**任务 A:** 请把这篇题解中从“题目链接:【http://a”开始、到“t != tmp;如果不存在ans++;输出ans即可。”为止（含这部分）的文字一字不差地照录下来。
**任务 B:** 请从这篇题解最后一句之后接着往下写。

题目链接:【http://acm.split.hdu.edu.cn/showproblem.php?pid=5517】
题意:定义multi_set A<a , d>,B<c , d , e>,C<x , y , z>,给出 A , B ,定义 C = A * B = ={⟨a,c,d⟩∣⟨a,b⟩∈A, ⟨c,d,e⟩∈B and b=e} 。求出C之后,求C中一个元素t[i]<a , b , c>是否存在一个元素tmp<x , y , z>使得 x >= a&&y > =b&&z >= c && t != tmp;如果不存在ans++;输出ans即可。
题解:
首先,我们要剪枝和去重,加入集合A中存在<1 , 3>,<2, 3>,<3, 3> ,<4, 3>,<4, 3>,那么只需要保留<4,3>就可以了,并且记录一下数量。因为前面的数都可以找到比它大的元素。求出C之后,我们依旧要对C去重。那么这道题就是求C某个元素是否存在大于它的元素了。因为这道题中B set里面c,d,很小在生成的C中y,z也很小,都小于1000,那么我们就可以用二维树状数组做了。首先对C进行从大到小排序,树状数组中只记录y,z的值。我们枚举C中的额每一个元素,先查询(1001 - y ,1001 - z),然后在更新(1001 - y ,1001 - z),应为是从大到小排序的,所以后面的元素的x值一定小于等于前面的元素的x值,s如果查询不为0,那么一定存在某个元素是大于它的。我们一可以直接套CDQ分治的三维偏序模板,为维护值即可。
树状数组:
#include<bits/stdc++.h>
using namespace std;
typedef long long LL;
const int maxn = 1e5 + 15;
int ic, N, M;
struct Point
{
int x, y, z;
LL w;
Point() {}
Point(int x, int y, int z, LL w): x(x), y(y), z(z), w(w) {}
bool operator < (const Point& T) const
{
if(x != T.x) return T.x < x;
if(y != T.y) return T.y < y;
return T.z < z;
}
bool operator == (const Point T) const
{
return (x == T.x && y == T.y && z == T.z);
}
} P[maxn];
int T[maxn], C[maxn];
int Tbit[1050][1050];
int low_bit(int x)
{
return x & -x;
}
void Bit_add(int x, int y, int val)
{
for(int i = x; i <= 1001; i += low_bit(i))
for(int j = y; j <= 1001; j += low_bit(j))
Tbit[i][j] += val;
}
int Bit_sum(int x, int y)

**记录数据:**
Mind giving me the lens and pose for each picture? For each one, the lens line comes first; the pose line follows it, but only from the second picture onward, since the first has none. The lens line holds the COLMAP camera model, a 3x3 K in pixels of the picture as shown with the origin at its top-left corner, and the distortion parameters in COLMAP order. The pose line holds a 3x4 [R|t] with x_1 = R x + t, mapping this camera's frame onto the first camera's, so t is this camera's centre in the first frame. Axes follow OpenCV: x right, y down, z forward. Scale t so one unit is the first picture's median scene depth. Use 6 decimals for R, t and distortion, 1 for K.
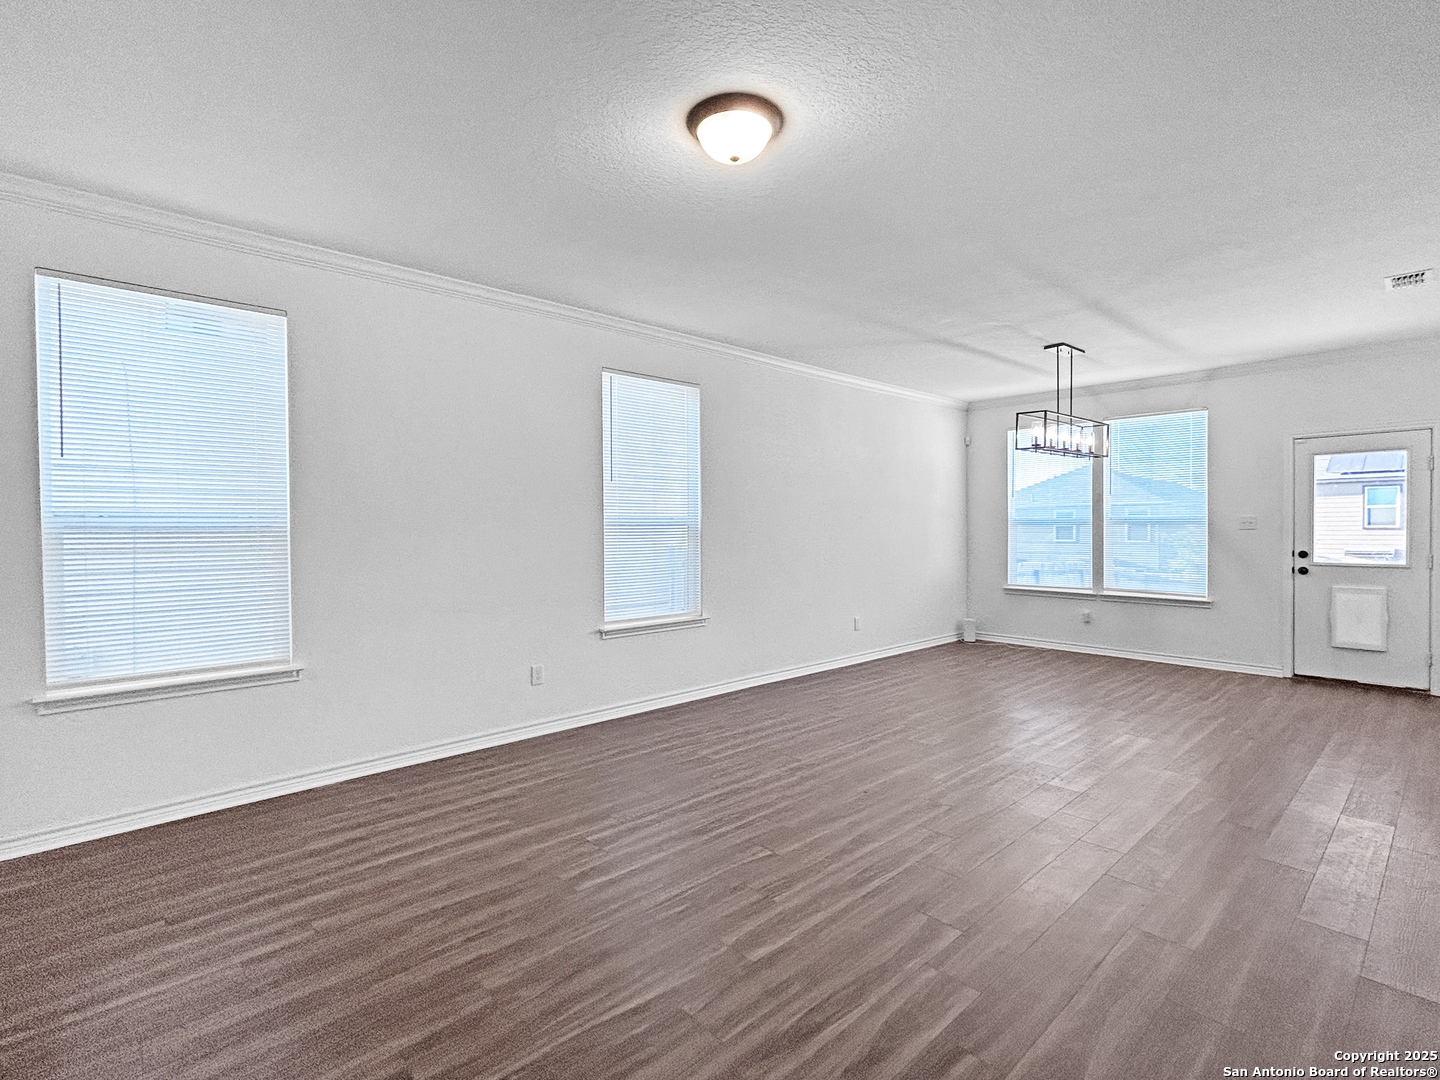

**作答区 A:**
题目链接:【http://acm.split.hdu.edu.cn/showproblem.php?pid=5517】
题意:定义multi_set A<a , d>,B<c , d , e>,C<x , y , z>,给出 A , B ,定义 C = A * B = ={⟨a,c,d⟩∣⟨a,b⟩∈A, ⟨c,d,e⟩∈B and b=e} 。求出C之后,求C中一个元素t[i]<a , b , c>是否存在一个元素tmp<x , y , z>使得 x >= a&&y > =b&&z >= c && t != tmp;如果不存在ans++;输出ans即可。

**作答区 B:**
{
int ret = 0;
for(int i = x; i; i -= low_bit(i))
for(int j = y; j; j -= low_bit(j))
ret += Tbit[i][j];
return ret;
}
int main ()
{
scanf("%d", &ic);
for(int cs = 1; cs <= ic; cs++)
{
scanf("%d %d", &N, &M);
memset(T, 0, sizeof(T));
for(int i = 1; i <= N; i++)
{
int a, b;
scanf("%d %d", &a, &b);
if(a > T[b]) T[b] = a, C[b] = 1;
else if(a == T[b]) C[b]++;
}
int tmp = 0;
for(int i = 1; i <= M; i++)
{
int a, b, c;
scanf("%d %d %d", &a, &b, &c);
if(T[c]) P[++tmp] = Point(T[c], a, b, (LL)C[c]);
}
sort(P + 1, P + 1 + tmp);
N = 1;
for(int i = 2; i <= tmp; i++)
{
if(P[i] == P[N]) P[N].w += P[i].w;
else
P[++N] = P[i];
}
LL ans = 0;
memset(Tbit, 0, sizeof(Tbit));
for(int i = 1; i <= N; i++)
{
if(!Bit_sum(1001 - P[i].y, 1001 - P[i].z)) ans += P[i].w;
Bit_add(1001 - P[i].y, 1001 - P[i].z, 1);
}
printf("Case #%d: %lld\n", cs, ans);
}
return 0;
}
三维偏序:
#include <bits/stdc++.h>
using namespace std;
typedef long long LL;
const int maxn = 1e5 + 15;
int cs, N, M;
int T[maxn], C[maxn];
LL W[maxn], ans[maxn];
struct Edge
{
int x, y, z, id;
LL w;
Edge() {}
Edge(int x, int y, int z, int id, LL w): x(x), y(y), z(z), id(id), w(w) {}
bool operator < (const Edge & T) const
{
return z < T.z;
}
bool operator == (const Edge & T) const
{
return T.x == x && T.y == y && T.z == z;
}
} B[maxn], p[maxn], t[maxn];
bool cmpx(Edge &a, Edge &b)
{
if(a.x == b.x && a.y == b.y && a.z == b.z)
return a.id < b.id;
else if(a.x == b.x && a.y == b.y)
return a.z < b.z;
else if(a.x == b.x)
return a.y < b.y;
else
return a.x < b.x;
}
bool cmpy(Edge &a, Edge &b)
{
if( a.y == b.y && a.z == b.z)
return a.id < b.id;
else if(a.y == b.y)
return a.z < b.z;
else
return a.y < b.y;
}
//--------------------------------------------------------//树状数组
int c[maxn], maxz = 1001;
inline int lowbit(int x)
{
return x & (-x);
}
void add(int x, int val)
{
while(x <= maxz) c[x] += val, x += lowbit(x);
}
int Get_sum(int x)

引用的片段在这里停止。